Jeff Almon

Profile
- Position: Fullback

Personal information
- Born: May 20, 1978 (age 48)
- Listed height: 6 ft 3 in (1.91 m)
- Listed weight: 225 lb (102 kg)

Career information
- High school: St. Thomas Aquinas
- University: Calgary
- CFL draft: 2002: 4th round, 36th overall pick

Career history
- 2002: Calgary Stampeders*
- 2003: BC Lions
- * Offseason or practice squad member only

= Jeff Almon =

Canadian football player (born 1978)

Jeff Almon (born May 20, 1978) is a Canadian former professional football fullback who played for the BC Lions of the Canadian Football League (CFL). He played college football for the Calgary Dinos from 1997 to 2002. While at the University of Calgary, Almon studied kinesiology. The Calgary Stampeders selected Almon in the fourth round of the 2002 CFL draft, but he didn't make the team. After playing his final year of college eligibility, Almon was signed by the Lions. During the 2003 season, Almon played one game for the Lions.

== Early career ==

Almon played high school football at St. Thomas Aquinas Catholic Secondary School. He initially played as a defensive end, but converted to the tight end position where he played for most of his high school career. As a senior in 1996, he was nominated to be the Burlington Spectator Athlete of the Week for his contributions to the football team. The St. Thomas Aquinas team went on to win the county championship that year. Almon also played ice hockey and competed in shot put with the track and field team in high school.

From 1997 to 2002, Almon played college football for the Calgary Dinos of the University of Calgary. For his first two seasons and the first half of 1999, Almon played as a slotback for the Dinos. Halfway through the 1999 season, the Dinos coaching staff converted Almon to the position of fullback, which he went on to play for the rest of his career. Running back coach Chris Lewis cited Almon's blocking, speed, and ability as a receiver as ideal for the non-traditional backfield the Dinos wished to run, and Lewis stated that they intended to use Almon in a more versatile role than a "traditional fullback". Almon started in this role for the rest of his time with the Dinos. As a senior in 2001 and after returning in 2002, Almon was selected as a co-captain of the Dinos.

== Professional career ==

In April 2002, Almon was invited to the evaluation camp for top prospects for the CFL draft. His skill at blocking, ability on special teams, and experience as a receiver were all cited by the press as factors that may attract interest from teams in the draft. On the return flight from the evaluation camp, Almon was seated near Calgary Stampeders assistant coach Mike Benevides, who later stated he made a favourable impression. The Calgary Stampeders selected Almon in the fourth round of the 2002 CFL draft with the 36th overall pick. Almon attended training camp with the Stampeders and impressed head coach Wally Buono, who stated, "He's represented his school very well and been a credit to himself." Almon didn't make the final roster, however, and the Stampeders sent him back to the Calgary Dinos to play out his final year of college eligibility.
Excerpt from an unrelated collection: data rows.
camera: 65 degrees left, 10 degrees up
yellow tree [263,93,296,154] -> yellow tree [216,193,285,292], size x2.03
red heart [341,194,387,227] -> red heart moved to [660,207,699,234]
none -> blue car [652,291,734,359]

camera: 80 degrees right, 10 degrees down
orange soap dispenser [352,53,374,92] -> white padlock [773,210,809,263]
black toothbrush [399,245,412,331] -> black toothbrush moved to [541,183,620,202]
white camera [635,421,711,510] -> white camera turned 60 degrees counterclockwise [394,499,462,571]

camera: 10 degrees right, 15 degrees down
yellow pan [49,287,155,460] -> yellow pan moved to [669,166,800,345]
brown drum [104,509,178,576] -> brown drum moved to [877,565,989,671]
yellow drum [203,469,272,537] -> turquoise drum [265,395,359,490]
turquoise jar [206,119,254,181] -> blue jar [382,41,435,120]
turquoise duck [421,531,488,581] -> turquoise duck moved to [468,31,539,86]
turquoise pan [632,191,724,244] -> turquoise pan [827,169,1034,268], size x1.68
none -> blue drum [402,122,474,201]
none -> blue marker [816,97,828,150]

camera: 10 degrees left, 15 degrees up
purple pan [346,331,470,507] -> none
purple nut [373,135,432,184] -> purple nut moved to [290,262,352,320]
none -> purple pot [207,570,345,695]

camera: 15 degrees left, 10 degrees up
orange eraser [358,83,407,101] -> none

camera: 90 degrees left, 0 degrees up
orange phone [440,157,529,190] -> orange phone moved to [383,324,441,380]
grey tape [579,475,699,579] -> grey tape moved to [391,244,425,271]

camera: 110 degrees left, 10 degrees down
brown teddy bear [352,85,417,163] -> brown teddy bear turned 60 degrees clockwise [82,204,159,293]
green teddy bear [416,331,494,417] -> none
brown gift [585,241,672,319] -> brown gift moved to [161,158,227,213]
Almon was signed by the BC Lions and attended their training camp in 2003. He was cut before the start of the regular season. He was later activated due to injuries and played in a single regular season game for the Lions.

== Personal life ==

Almon studied kinesiology at the University of Calgary and intended to start a career as a chiropractor. After retiring from the CFL, Almon attended Canadian Memorial Chiropractic College, where he received his Doctor of Chiropractic degree in 2008. He later founded the MVMTLAB Sports Performance Clinic.

Almon's brother, Dave Almon, played college football for the Calgary Dinos as a defensive back.